Hora de comer.
No le sirven la comida. Desde hace tiempo el se sirve su plato. Dos, tres porciones de la variedad de platillos recien hechos, recien calentados sobre la estufa.
Los juegos de cubiertos no son sus favoritos, nota el color del mango de la cuchara, su aspereza y su antiguedad con lo que lleva la comida a su boca.
-Has perdido tus modales en la mesa-
Los codos son lo suficientemente amplios para tirar la sopa de quien tienes a lado. Como si hubieras no comido hace tres días, te echas todo de un solo bocado, salpicando migajas, salpicando saliva, y dejando correr pedazos de comida alrededor de tu boca. Las servilletas no se inventaron para anotar pendientes.
Ponte a la defensiva, se pone agresivo y pierde toda cordura y firmeza delante de quienes le admiraban, al escuchar el nombre que te hace enfurecer. No quieres saber de ello, no quieres escuchar, y tu apetito se dilata a cada bocado más.

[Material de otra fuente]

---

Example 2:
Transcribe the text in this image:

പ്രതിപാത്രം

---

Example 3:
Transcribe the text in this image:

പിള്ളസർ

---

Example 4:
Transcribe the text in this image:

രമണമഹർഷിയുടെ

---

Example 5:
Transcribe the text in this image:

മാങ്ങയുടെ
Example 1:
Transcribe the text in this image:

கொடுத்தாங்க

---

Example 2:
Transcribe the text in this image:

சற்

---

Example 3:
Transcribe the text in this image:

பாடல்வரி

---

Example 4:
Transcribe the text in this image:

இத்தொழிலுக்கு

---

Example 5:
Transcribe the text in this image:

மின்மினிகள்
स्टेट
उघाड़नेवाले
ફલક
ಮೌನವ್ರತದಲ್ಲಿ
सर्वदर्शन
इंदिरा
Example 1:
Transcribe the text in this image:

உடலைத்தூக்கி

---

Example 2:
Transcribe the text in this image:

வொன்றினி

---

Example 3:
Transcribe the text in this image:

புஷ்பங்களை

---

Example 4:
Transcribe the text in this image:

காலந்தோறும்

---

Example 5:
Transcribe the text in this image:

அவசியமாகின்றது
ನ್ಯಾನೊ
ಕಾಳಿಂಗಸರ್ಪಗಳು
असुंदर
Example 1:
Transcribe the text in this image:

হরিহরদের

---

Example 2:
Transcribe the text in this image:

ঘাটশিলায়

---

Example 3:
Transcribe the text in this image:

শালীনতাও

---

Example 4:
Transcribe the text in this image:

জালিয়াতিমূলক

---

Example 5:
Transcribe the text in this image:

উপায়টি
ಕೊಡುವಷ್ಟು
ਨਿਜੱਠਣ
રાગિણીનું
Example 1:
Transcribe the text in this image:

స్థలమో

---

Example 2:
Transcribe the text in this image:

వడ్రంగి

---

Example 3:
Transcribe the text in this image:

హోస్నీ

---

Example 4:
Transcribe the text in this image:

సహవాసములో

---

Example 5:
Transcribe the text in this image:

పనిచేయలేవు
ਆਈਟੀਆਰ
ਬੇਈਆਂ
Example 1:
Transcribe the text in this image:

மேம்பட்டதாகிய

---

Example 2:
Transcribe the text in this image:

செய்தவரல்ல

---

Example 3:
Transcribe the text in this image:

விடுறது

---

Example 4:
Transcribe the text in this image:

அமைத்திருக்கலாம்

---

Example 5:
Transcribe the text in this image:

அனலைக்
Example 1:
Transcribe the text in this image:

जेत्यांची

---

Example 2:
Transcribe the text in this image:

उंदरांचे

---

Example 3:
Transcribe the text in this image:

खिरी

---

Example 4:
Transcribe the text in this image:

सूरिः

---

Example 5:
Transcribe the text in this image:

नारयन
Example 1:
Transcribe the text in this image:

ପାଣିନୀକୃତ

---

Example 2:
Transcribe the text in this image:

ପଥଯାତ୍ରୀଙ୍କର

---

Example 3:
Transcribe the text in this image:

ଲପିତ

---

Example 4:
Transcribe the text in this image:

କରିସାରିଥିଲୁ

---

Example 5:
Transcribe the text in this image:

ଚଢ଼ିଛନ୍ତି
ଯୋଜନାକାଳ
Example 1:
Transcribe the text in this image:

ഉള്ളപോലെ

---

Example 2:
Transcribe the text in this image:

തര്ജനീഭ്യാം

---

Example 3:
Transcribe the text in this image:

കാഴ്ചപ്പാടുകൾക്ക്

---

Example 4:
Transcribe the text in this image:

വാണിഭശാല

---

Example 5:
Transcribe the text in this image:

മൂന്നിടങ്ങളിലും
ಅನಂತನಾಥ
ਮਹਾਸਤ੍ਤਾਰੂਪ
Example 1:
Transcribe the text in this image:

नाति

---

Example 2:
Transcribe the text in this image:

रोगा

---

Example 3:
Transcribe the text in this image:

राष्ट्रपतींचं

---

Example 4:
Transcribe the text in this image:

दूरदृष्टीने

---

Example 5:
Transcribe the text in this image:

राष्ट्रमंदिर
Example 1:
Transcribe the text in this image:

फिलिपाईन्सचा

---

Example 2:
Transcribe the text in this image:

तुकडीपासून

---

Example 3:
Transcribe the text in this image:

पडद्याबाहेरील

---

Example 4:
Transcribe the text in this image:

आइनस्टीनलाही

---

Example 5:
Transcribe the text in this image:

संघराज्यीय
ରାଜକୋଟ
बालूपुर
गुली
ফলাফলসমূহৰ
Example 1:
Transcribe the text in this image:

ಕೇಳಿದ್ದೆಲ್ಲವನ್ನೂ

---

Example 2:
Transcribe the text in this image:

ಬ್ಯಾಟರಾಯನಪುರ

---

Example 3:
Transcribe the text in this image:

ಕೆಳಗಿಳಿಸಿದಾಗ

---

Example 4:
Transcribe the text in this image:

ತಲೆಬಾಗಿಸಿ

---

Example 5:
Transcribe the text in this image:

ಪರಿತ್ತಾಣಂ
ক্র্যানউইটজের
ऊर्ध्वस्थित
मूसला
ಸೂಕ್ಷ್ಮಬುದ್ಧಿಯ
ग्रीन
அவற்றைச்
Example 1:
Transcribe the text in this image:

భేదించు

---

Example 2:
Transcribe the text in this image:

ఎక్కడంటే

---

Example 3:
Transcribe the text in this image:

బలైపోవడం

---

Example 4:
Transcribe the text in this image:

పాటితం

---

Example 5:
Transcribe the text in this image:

El silencio se hace incomodo al sorbo del final de tu sopa, al querer llevarte a la boca todo lo que no sostiene ni el tenedor, ni los ojos de quien tienes al frente perdiendo todo apetito al llevarse contigo toda emoción a la grandeza de tu boca y lo que guarda todo en su interior.
Porque el de enfrente no quiere imaginarse a donde va, porque no quiere saber donde terminará, porque no quiere oler, ni escuchar, solo quiere el reencuentro del sabor con lo que le trajo hasta ahí.
Se para y se va.
Todos se paran y se van.
Sabes que no te gusta comer solo. Y te pones a llorar.